● **What is required**:
Copy exactly the lines of the data below that run from the line holding "CONFIGURACIÓN" through the line holding "navegadores. OPPLUS no", both ends included.

Collection entries
- Opening Delimiter -

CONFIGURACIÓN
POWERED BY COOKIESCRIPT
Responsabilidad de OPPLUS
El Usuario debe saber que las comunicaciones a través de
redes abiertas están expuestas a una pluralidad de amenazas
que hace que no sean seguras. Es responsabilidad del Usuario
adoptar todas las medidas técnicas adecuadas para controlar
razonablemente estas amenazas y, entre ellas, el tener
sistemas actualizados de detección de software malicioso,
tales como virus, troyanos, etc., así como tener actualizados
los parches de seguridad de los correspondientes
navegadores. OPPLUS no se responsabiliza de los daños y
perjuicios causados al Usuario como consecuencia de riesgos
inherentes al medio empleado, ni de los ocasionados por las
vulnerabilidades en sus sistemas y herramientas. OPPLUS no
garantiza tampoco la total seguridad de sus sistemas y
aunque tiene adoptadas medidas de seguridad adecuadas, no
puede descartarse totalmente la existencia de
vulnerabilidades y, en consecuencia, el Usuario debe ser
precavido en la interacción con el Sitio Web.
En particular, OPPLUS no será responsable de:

- Closing Delimiter -
- Opening Delimiter -

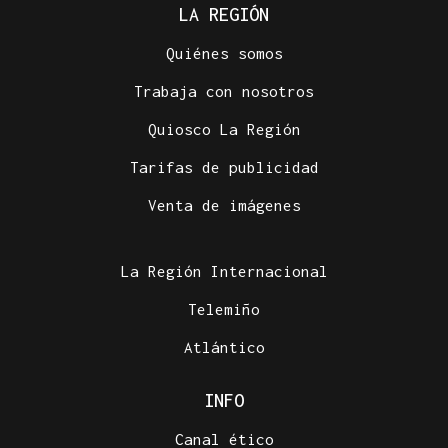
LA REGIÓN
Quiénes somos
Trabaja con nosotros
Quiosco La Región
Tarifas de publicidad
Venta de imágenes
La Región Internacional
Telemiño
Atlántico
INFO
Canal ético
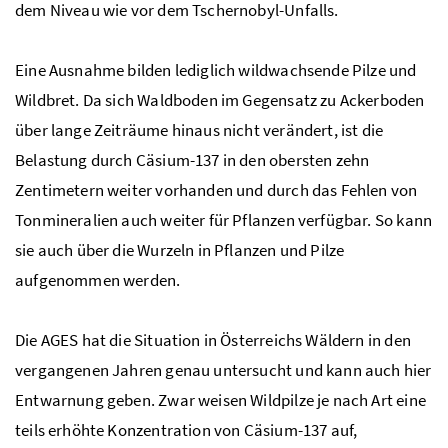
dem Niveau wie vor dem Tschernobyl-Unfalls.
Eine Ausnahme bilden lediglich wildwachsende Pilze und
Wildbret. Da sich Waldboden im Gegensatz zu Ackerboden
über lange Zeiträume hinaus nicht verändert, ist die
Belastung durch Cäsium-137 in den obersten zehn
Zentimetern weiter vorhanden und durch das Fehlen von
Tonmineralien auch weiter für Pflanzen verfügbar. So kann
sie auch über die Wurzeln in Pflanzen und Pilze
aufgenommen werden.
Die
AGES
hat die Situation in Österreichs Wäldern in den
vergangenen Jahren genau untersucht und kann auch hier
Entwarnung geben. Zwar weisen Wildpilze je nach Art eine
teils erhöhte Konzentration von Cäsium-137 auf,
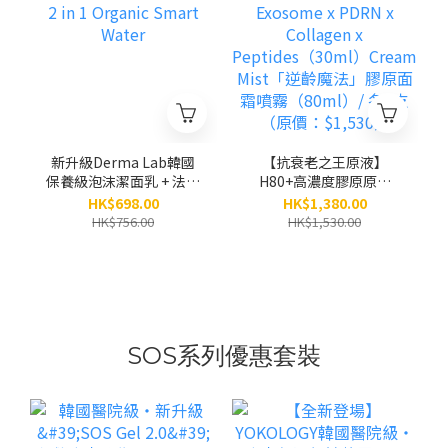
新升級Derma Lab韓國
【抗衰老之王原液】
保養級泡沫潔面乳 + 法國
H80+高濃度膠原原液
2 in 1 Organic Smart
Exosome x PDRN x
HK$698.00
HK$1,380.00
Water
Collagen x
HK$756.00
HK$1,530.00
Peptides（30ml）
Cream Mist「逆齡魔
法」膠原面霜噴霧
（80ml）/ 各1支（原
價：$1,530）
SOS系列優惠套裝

- Closing Delimiter -
- Opening Delimiter -

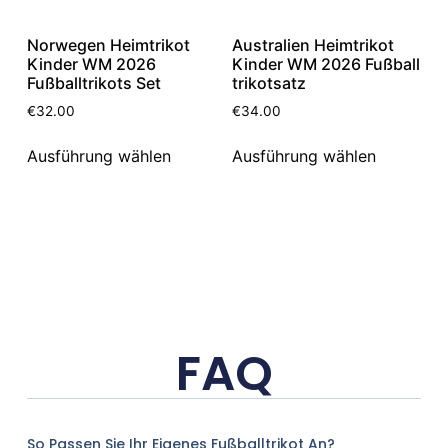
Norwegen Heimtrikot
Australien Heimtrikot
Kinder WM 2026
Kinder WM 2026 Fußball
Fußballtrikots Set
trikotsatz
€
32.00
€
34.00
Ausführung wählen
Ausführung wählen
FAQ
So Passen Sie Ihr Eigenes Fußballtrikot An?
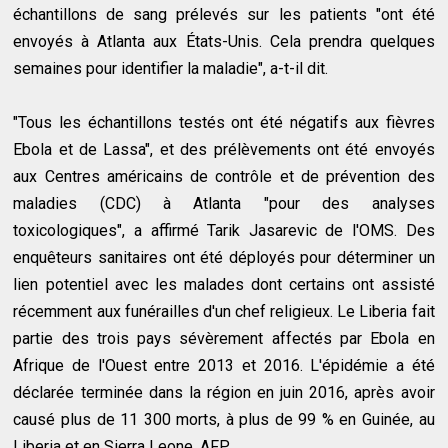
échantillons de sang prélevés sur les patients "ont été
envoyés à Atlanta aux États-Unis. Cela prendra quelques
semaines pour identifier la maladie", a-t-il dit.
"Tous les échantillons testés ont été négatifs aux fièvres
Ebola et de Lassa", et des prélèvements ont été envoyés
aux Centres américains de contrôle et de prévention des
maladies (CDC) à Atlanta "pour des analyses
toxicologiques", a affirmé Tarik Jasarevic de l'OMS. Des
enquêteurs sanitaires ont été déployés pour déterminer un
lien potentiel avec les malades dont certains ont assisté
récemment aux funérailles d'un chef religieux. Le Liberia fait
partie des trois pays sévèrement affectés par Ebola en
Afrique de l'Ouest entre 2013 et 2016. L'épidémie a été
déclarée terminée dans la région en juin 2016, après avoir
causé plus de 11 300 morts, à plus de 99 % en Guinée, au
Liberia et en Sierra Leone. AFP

- Closing Delimiter -

● **Finished exercise**:
CONFIGURACIÓN
POWERED BY COOKIESCRIPT
Responsabilidad de OPPLUS
El Usuario debe saber que las comunicaciones a través de
redes abiertas están expuestas a una pluralidad de amenazas
que hace que no sean seguras. Es responsabilidad del Usuario
adoptar todas las medidas técnicas adecuadas para controlar
razonablemente estas amenazas y, entre ellas, el tener
sistemas actualizados de detección de software malicioso,
tales como virus, troyanos, etc., así como tener actualizados
los parches de seguridad de los correspondientes
navegadores. OPPLUS no se responsabiliza de los daños y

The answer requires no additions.